Would you copy the entries that follow exactly, leaving out every picture?

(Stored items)
'''

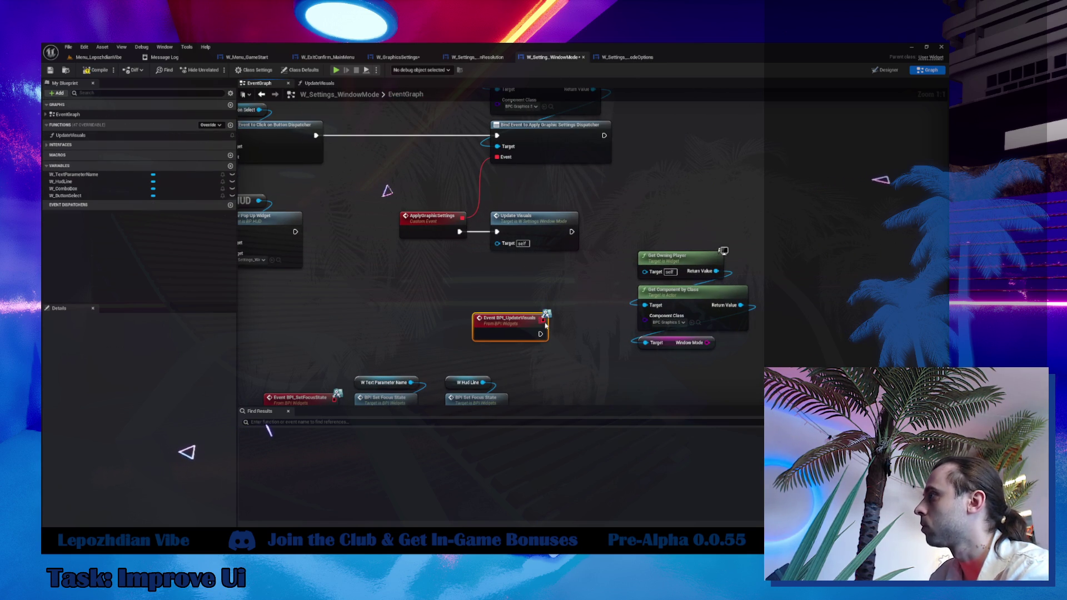
pyautogui.moveTo(543, 321)
pyautogui.mouseDown()
pyautogui.moveTo(496, 214)
pyautogui.moveTo(502, 160)
pyautogui.mouseUp()
pyautogui.moveTo(600, 305)
pyautogui.mouseDown()
pyautogui.moveTo(472, 161)
pyautogui.moveTo(528, 226)
pyautogui.moveTo(473, 229)
pyautogui.mouseUp()
pyautogui.moveTo(569, 251); pyautogui.dragTo(607, 272)
pyautogui.write('sw')
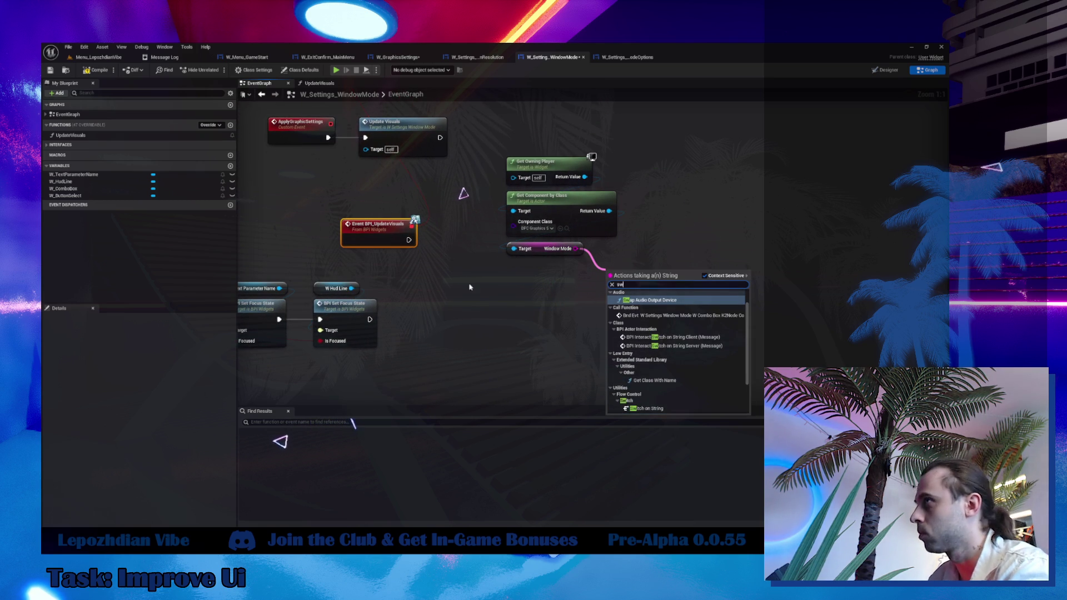
# Add a Switch on String over Window Mode, run from BPI_UpdateVisuals, with three case outputs.
pyautogui.doubleClick(178, 135)
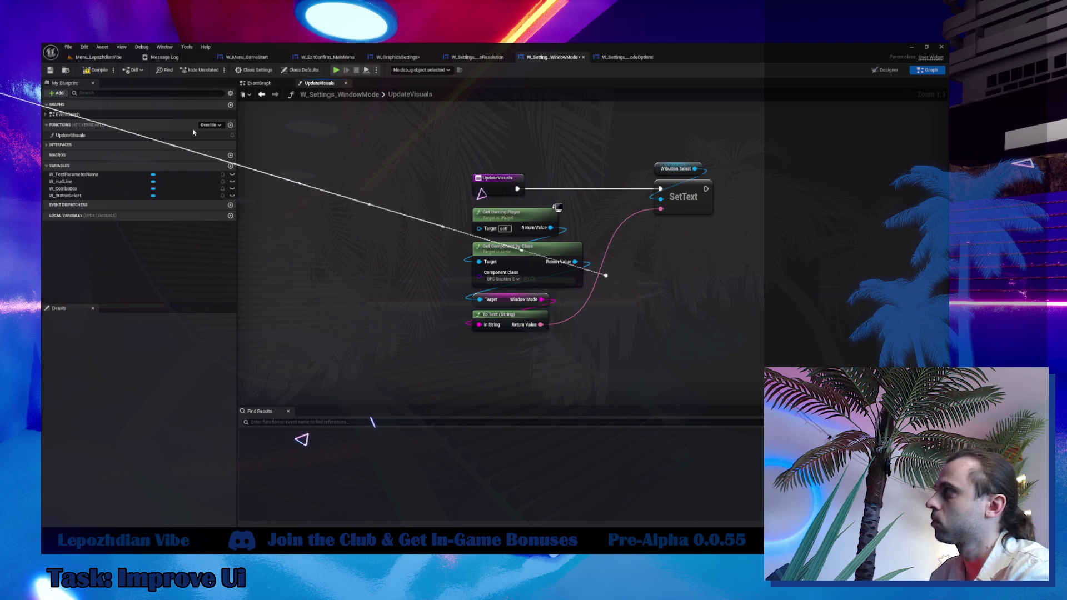
pyautogui.click(259, 83)
pyautogui.moveTo(570, 251); pyautogui.dragTo(622, 257)
pyautogui.write('sw')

'''

- **Answer to this exercise**:
pyautogui.moveTo(543, 321)
pyautogui.mouseDown()
pyautogui.moveTo(496, 214)
pyautogui.moveTo(502, 160)
pyautogui.mouseUp()
pyautogui.moveTo(600, 305)
pyautogui.mouseDown()
pyautogui.moveTo(472, 161)
pyautogui.moveTo(528, 226)
pyautogui.moveTo(473, 229)
pyautogui.mouseUp()
pyautogui.moveTo(569, 251); pyautogui.dragTo(607, 272)
pyautogui.write('sw')
# Add a Switch on String over Window Mode, run from BPI_UpdateVisuals, with three case outputs.
pyautogui.doubleClick(178, 135)
pyautogui.click(259, 83)
pyautogui.moveTo(570, 251); pyautogui.dragTo(622, 257)
pyautogui.write('sw')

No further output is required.